■ **GIVEN INFORMATION**
----

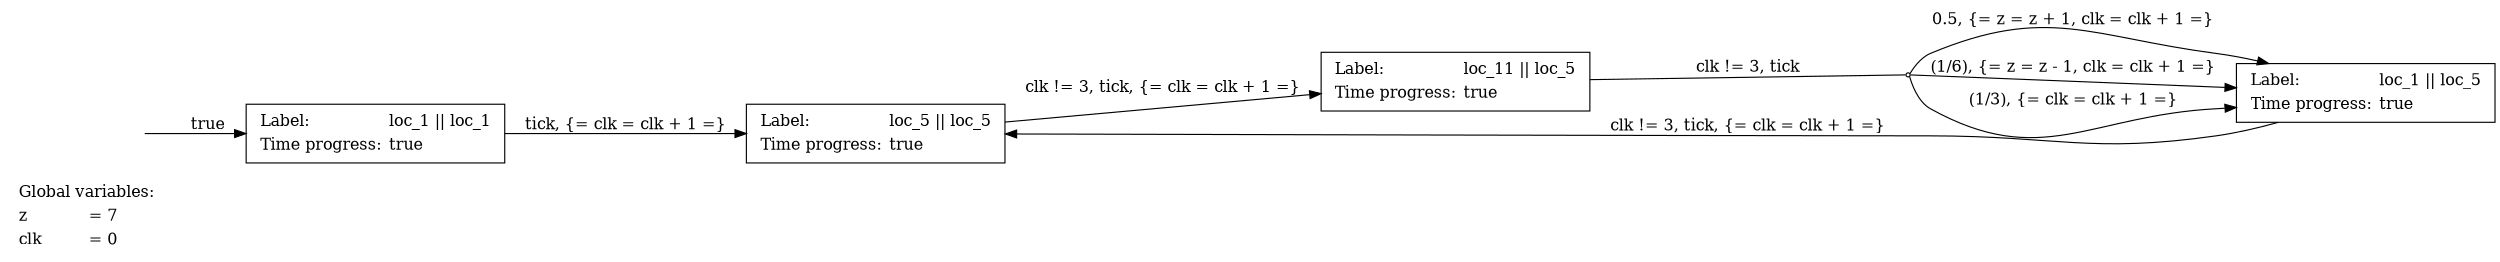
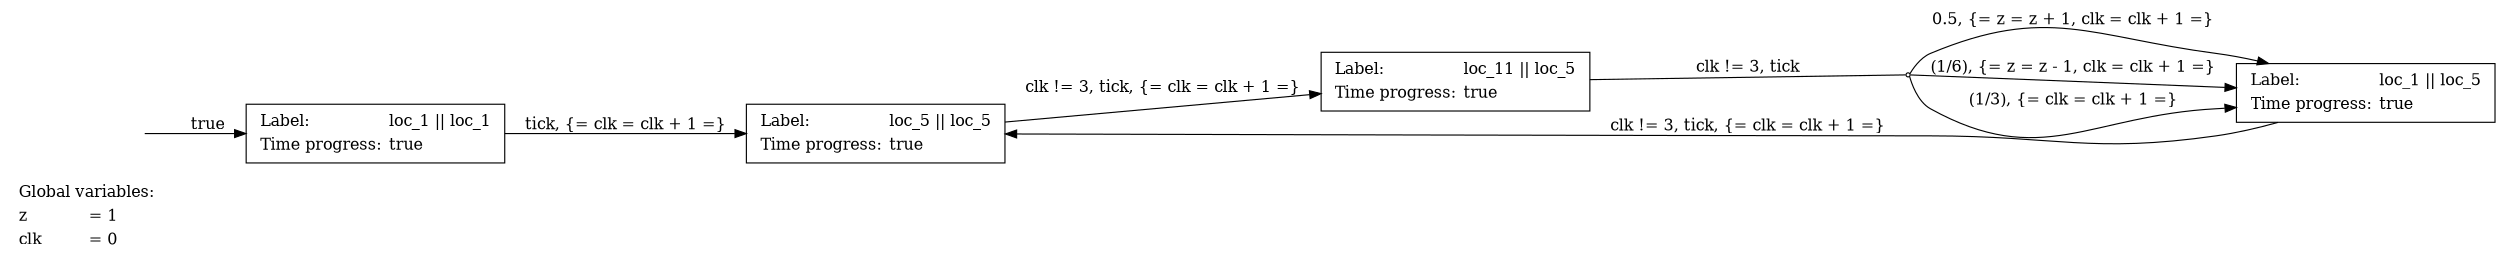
  digraph {
    rankdir=LR
    node [fillcolor=white shape=box style=filled]
-   n1 [fillcolor=transparent label=<<table border="0"><tr><td align="left" valign="top" colspan="2">Global variables:</td></tr><tr><td align="left" valign="top">z</td><td align="left" valign="top" balign="left">= 7</td></tr><tr><td align="left" valign="top">clk</td><td align="left" valign="top" balign="left">= 0</td></tr></table>> shape=plaintext]
+   n1 [fillcolor=transparent label=<<table border="0"><tr><td align="left" valign="top" colspan="2">Global variables:</td></tr><tr><td align="left" valign="top">z</td><td align="left" valign="top" balign="left">= 1</td></tr><tr><td align="left" valign="top">clk</td><td align="left" valign="top" balign="left">= 0</td></tr></table>> shape=plaintext]
    n2 [label=<<table border="0"><tr><td align="left" valign="top">Label:</td><td align="left" valign="top" balign="left">loc_1 || loc_1</td></tr><tr><td align="left" valign="top">Time progress:</td><td align="left" valign="top" balign="left">true</td></tr></table>>]
    n3 [label=<<table border="0"><tr><td align="left" valign="top">Label:</td><td align="left" valign="top" balign="left">loc_5 || loc_5</td></tr><tr><td align="left" valign="top">Time progress:</td><td align="left" valign="top" balign="left">true</td></tr></table>>]
    n4 [label=<<table border="0"><tr><td align="left" valign="top">Label:</td><td align="left" valign="top" balign="left">loc_11 || loc_5</td></tr><tr><td align="left" valign="top">Time progress:</td><td align="left" valign="top" balign="left">true</td></tr></table>>]
    i0 [shape=point]
    n6 [label=<<table border="0"><tr><td align="left" valign="top">Label:</td><td align="left" valign="top" balign="left">loc_1 || loc_5</td></tr><tr><td align="left" valign="top">Time progress:</td><td align="left" valign="top" balign="left">true</td></tr></table>>]
    _____initial4 [shape=none style=invisible]
    n2 -> n3 [label=<tick, {= clk = clk + 1 =}<br align="left" />>]
    n3 -> n4 [label=<clk != 3, tick, {= clk = clk + 1 =}<br align="left" />>]
    n4 -> i0 [arrowhead=none label=<clk != 3, tick<br align="left" />>]
    i0 -> n6 [label=<0.5, {= z = z + 1, clk = clk + 1 =}<br align="left" />>]
    i0 -> n6 [label=<(1/6), {= z = z - 1, clk = clk + 1 =}<br align="left" />>]
    i0 -> n6 [label=<(1/3), {= clk = clk + 1 =}<br align="left" />>]
    n6 -> n3 [label=<clk != 3, tick, {= clk = clk + 1 =}<br align="left" />>]
    _____initial4 -> n2 [label=<true<br align="left" />>]
  }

----

■ **STATED TASK**
Can you update the entries above so each "tick" becomes "step" and nothing else changes, omitting the pictures from your answer?

■ **OUTPUT OF THE EXERCISE**
  digraph {
    rankdir=LR
    node [fillcolor=white shape=box style=filled]
-   n1 [fillcolor=transparent label=<<table border="0"><tr><td align="left" valign="top" colspan="2">Global variables:</td></tr><tr><td align="left" valign="top">z</td><td align="left" valign="top" balign="left">= 7</td></tr><tr><td align="left" valign="top">clk</td><td align="left" valign="top" balign="left">= 0</td></tr></table>> shape=plaintext]
+   n1 [fillcolor=transparent label=<<table border="0"><tr><td align="left" valign="top" colspan="2">Global variables:</td></tr><tr><td align="left" valign="top">z</td><td align="left" valign="top" balign="left">= 1</td></tr><tr><td align="left" valign="top">clk</td><td align="left" valign="top" balign="left">= 0</td></tr></table>> shape=plaintext]
    n2 [label=<<table border="0"><tr><td align="left" valign="top">Label:</td><td align="left" valign="top" balign="left">loc_1 || loc_1</td></tr><tr><td align="left" valign="top">Time progress:</td><td align="left" valign="top" balign="left">true</td></tr></table>>]
    n3 [label=<<table border="0"><tr><td align="left" valign="top">Label:</td><td align="left" valign="top" balign="left">loc_5 || loc_5</td></tr><tr><td align="left" valign="top">Time progress:</td><td align="left" valign="top" balign="left">true</td></tr></table>>]
    n4 [label=<<table border="0"><tr><td align="left" valign="top">Label:</td><td align="left" valign="top" balign="left">loc_11 || loc_5</td></tr><tr><td align="left" valign="top">Time progress:</td><td align="left" valign="top" balign="left">true</td></tr></table>>]
    i0 [shape=point]
    n6 [label=<<table border="0"><tr><td align="left" valign="top">Label:</td><td align="left" valign="top" balign="left">loc_1 || loc_5</td></tr><tr><td align="left" valign="top">Time progress:</td><td align="left" valign="top" balign="left">true</td></tr></table>>]
    _____initial4 [shape=none style=invisible]
    n2 -> n3 [label=<step, {= clk = clk + 1 =}<br align="left" />>]
    n3 -> n4 [label=<clk != 3, step, {= clk = clk + 1 =}<br align="left" />>]
    n4 -> i0 [arrowhead=none label=<clk != 3, step<br align="left" />>]
    i0 -> n6 [label=<0.5, {= z = z + 1, clk = clk + 1 =}<br align="left" />>]
    i0 -> n6 [label=<(1/6), {= z = z - 1, clk = clk + 1 =}<br align="left" />>]
    i0 -> n6 [label=<(1/3), {= clk = clk + 1 =}<br align="left" />>]
    n6 -> n3 [label=<clk != 3, step, {= clk = clk + 1 =}<br align="left" />>]
    _____initial4 -> n2 [label=<true<br align="left" />>]
  }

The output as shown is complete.